Write out every entry word for word.

» Dataset entries
*** Block opens ***

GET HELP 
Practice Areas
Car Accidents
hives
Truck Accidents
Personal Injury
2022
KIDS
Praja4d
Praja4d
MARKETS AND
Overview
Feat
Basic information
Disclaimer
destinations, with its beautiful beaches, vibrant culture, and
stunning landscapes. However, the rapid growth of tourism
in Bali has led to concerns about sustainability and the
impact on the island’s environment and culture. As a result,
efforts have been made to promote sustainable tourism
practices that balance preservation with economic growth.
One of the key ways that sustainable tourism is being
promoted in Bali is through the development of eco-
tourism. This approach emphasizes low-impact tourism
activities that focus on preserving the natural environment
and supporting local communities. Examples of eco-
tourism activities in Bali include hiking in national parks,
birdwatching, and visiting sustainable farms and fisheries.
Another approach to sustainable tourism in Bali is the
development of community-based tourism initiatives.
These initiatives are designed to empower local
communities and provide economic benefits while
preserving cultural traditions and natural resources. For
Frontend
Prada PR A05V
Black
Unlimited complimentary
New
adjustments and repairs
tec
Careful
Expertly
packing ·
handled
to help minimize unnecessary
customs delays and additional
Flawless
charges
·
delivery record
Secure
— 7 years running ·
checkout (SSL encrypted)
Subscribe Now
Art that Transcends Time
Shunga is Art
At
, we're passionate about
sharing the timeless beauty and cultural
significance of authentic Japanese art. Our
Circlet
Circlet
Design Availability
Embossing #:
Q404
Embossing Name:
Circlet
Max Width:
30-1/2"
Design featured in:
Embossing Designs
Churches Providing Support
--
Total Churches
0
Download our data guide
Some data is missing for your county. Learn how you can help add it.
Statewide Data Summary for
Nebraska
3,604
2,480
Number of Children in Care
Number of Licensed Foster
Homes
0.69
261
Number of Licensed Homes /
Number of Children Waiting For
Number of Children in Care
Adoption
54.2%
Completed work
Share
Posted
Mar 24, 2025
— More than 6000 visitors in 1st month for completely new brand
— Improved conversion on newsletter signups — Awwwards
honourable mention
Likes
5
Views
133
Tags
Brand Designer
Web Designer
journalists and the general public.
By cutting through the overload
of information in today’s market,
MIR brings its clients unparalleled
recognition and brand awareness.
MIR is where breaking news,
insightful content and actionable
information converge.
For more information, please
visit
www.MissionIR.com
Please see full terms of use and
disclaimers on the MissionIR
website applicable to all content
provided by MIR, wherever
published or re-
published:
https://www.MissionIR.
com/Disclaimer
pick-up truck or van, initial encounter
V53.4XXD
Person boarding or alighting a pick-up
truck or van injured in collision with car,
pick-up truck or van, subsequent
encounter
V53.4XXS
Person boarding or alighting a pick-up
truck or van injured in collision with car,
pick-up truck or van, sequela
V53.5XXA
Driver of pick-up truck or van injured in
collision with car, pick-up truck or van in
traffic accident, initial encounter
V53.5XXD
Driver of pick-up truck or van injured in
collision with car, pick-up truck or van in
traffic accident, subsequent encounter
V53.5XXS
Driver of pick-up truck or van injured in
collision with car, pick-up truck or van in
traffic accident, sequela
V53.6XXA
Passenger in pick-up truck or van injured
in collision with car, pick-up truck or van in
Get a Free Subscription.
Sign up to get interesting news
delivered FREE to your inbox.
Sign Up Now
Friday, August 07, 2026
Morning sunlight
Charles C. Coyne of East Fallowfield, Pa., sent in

*** Block closes ***

» Task response
GET HELP 
Practice Areas
Car Accidents
hives
Truck Accidents
Personal Injury
2022
KIDS
Praja4d
Praja4d
MARKETS AND
Overview
Feat
Basic information
Disclaimer
destinations, with its beautiful beaches, vibrant culture, and
stunning landscapes. However, the rapid growth of tourism
in Bali has led to concerns about sustainability and the
impact on the island’s environment and culture. As a result,
efforts have been made to promote sustainable tourism
practices that balance preservation with economic growth.
One of the key ways that sustainable tourism is being
promoted in Bali is through the development of eco-
tourism. This approach emphasizes low-impact tourism
activities that focus on preserving the natural environment
and supporting local communities. Examples of eco-
tourism activities in Bali include hiking in national parks,
birdwatching, and visiting sustainable farms and fisheries.
Another approach to sustainable tourism in Bali is the
development of community-based tourism initiatives.
These initiatives are designed to empower local
communities and provide economic benefits while
preserving cultural traditions and natural resources. For
Frontend
Prada PR A05V
Black
Unlimited complimentary
New
adjustments and repairs
tec
Careful
Expertly
packing ·
handled
to help minimize unnecessary
customs delays and additional
Flawless
charges
·
delivery record
Secure
— 7 years running ·
checkout (SSL encrypted)
Subscribe Now
Art that Transcends Time
Shunga is Art
At
, we're passionate about
sharing the timeless beauty and cultural
significance of authentic Japanese art. Our
Circlet
Circlet
Design Availability
Embossing #:
Q404
Embossing Name:
Circlet
Max Width:
30-1/2"
Design featured in:
Embossing Designs
Churches Providing Support
--
Total Churches
0
Download our data guide
Some data is missing for your county. Learn how you can help add it.
Statewide Data Summary for
Nebraska
3,604
2,480
Number of Children in Care
Number of Licensed Foster
Homes
0.69
261
Number of Licensed Homes /
Number of Children Waiting For
Number of Children in Care
Adoption
54.2%
Completed work
Share
Posted
Mar 24, 2025
— More than 6000 visitors in 1st month for completely new brand
— Improved conversion on newsletter signups — Awwwards
honourable mention
Likes
5
Views
133
Tags
Brand Designer
Web Designer
journalists and the general public.
By cutting through the overload
of information in today’s market,
MIR brings its clients unparalleled
recognition and brand awareness.
MIR is where breaking news,
insightful content and actionable
information converge.
For more information, please
visit
www.MissionIR.com
Please see full terms of use and
disclaimers on the MissionIR
website applicable to all content
provided by MIR, wherever
published or re-
published:
https://www.MissionIR.
com/Disclaimer
pick-up truck or van, initial encounter
V53.4XXD
Person boarding or alighting a pick-up
truck or van injured in collision with car,
pick-up truck or van, subsequent
encounter
V53.4XXS
Person boarding or alighting a pick-up
truck or van injured in collision with car,
pick-up truck or van, sequela
V53.5XXA
Driver of pick-up truck or van injured in
collision with car, pick-up truck or van in
traffic accident, initial encounter
V53.5XXD
Driver of pick-up truck or van injured in
collision with car, pick-up truck or van in
traffic accident, subsequent encounter
V53.5XXS
Driver of pick-up truck or van injured in
collision with car, pick-up truck or van in
traffic accident, sequela
V53.6XXA
Passenger in pick-up truck or van injured
in collision with car, pick-up truck or van in
Get a Free Subscription.
Sign up to get interesting news
delivered FREE to your inbox.
Sign Up Now
Friday, August 07, 2026
Morning sunlight
Charles C. Coyne of East Fallowfield, Pa., sent in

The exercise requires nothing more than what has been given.